Statement from Richard F. Daines, M.D., Commissioner

Press Briefing: May 3, 2009

Governor Paterson's leadership has been invaluable in this evolving H1N1 outbreak in New York. Our city and county health departments have also been on the front lines of this epidemic, tracking and investigating suspected cases. As a result, New York is leading the nation in our response to this outbreak.

The Governor's decision last weekend to activate the state emergency preparedness plan has allowed us to act swiftly to monitor, identify, and treat cases of H1N1 in New York State. This is where we stand today:

Saturday night we tested specimens from an additional 23 individuals and identified one new probable case of H1N1 in Onondaga County. The Onondaga County case has links to the St. Francis school outbreak in Queens, as the individual had recently spent time with a person related to the Queens outbreak.

Today's new probable case in Onondaga County is in addition to the three new probable cases we announced Saturday in Suffolk and Westchester counties. Thankfully, all of these individuals continue to have mild to moderate symptoms.

In addition to the one new probable case we announced today, testing of specimens from 23 patients at our Wadsworth Center laboratory on Saturday also revealed one case positive for ordinary seasonal influenza and 19 specimens that were negative for any type of influenza. Testing on two specimens was inconclusive and will be repeated.

This brings our total number of probable and confirmed cases in New York State to 96 cases. All of the cases outside New York City except one were tested at our Wadsworth Laboratories.

Total H1N1 (swine flu) cases in New York State as of Saturday night are:

  • 79 confirmed or probable cases in New York City
  • three cases in Nassau County
  • four in Suffolk
  • two in Westchester
  • three in Orange
  • and one case each in Cortland, Onondaga, Chautauqua, Monroe, and Lewis counties.

It's significant that we have a case from a small, relatively remote county like Lewis.

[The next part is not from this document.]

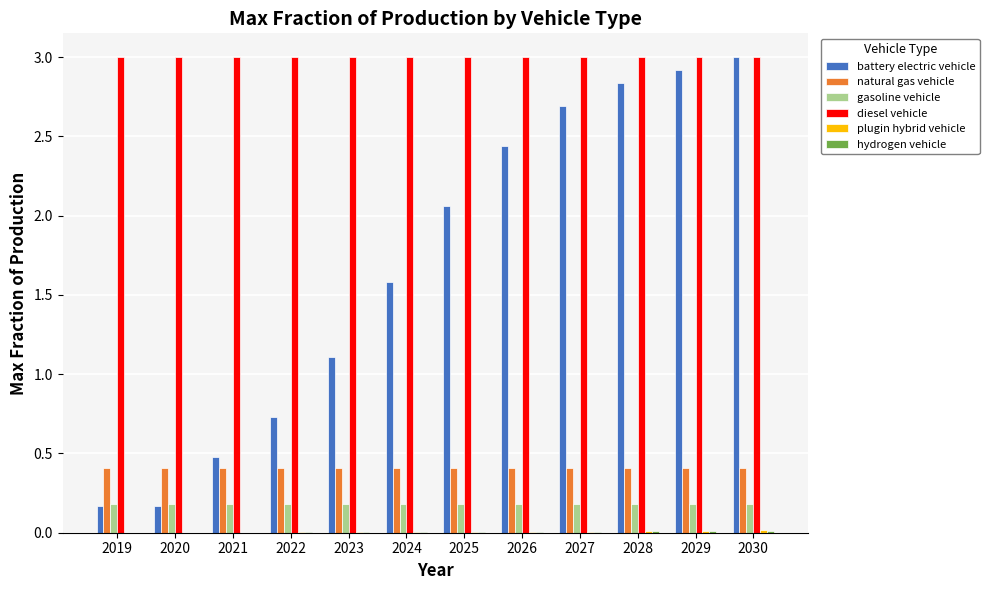

The natural gas vehicle series shows 0.6 at 2019. True or false?

False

This demonstrates that New Yorkers everywhere are on alert for signs of this virus, and our local health agencies are doing an excellent job tracking and reporting cases.

To date, we have tested specimens from a total of 158 patients from counties outside of New York City. Of these patient specimens, 112 were negative for H1N1 swine flu, 30 were positive for ordinary seasonal flu; and 17 were probable for H1N1 (swine flu). One of these 17 cases was tested at the New York City Department of Health and Mental Hygiene and the federal Centers for Disease Control and Prevention in connection with the Queens school outbreak.

The Department is still waiting for validation by CDC of the accuracy of the specimen testing performed by the Wadsworth Laboratories. Once we have that, New York no longer will need to send specimens to CDC for confirmatory testing, as confirmatory testing for H1N1 influenza will be performed in Wadsworth Laboratory.

To provide a brief update on school closings, two of the new probable cases we reported Saturday are students at John F. Kennedy Intermediate School in Deer Park, Suffolk County. I have spoken with Suffolk County Health Services Commissioner Dr. Humayun J. Chaudhry, who told me that all of the schools in that district will be closed for at least seven days.

As Governor Paterson mentioned, the CDC released new guidance on Saturday for closing schools for up to 14 days to allow the virus to complete its course before students return to school. When students are dismissed, all related gatherings also should be cancelled, and parents and students should avoid congregating in large numbers outside of school settings.

These decisions should be made locally by schools in consultation with local health officials. As Governor Paterson mentioned, he asked Commissioner Mills of the Education Department and I to keep the schools updated. We will update the guidelines to schools to reflect the changes the CDC made yesterday.

Over the last day, the Department's H1N1 hotline that Governor Paterson asked us to establish received another 124 calls – bringing the total to 5,826 callers since the hotline began last Sunday morning.

That number again is 1-800-808-1987. New York City residents should call 311.

As Governor Paterson and I said previously, we will continue to keep New Yorkers updated as more information becomes available.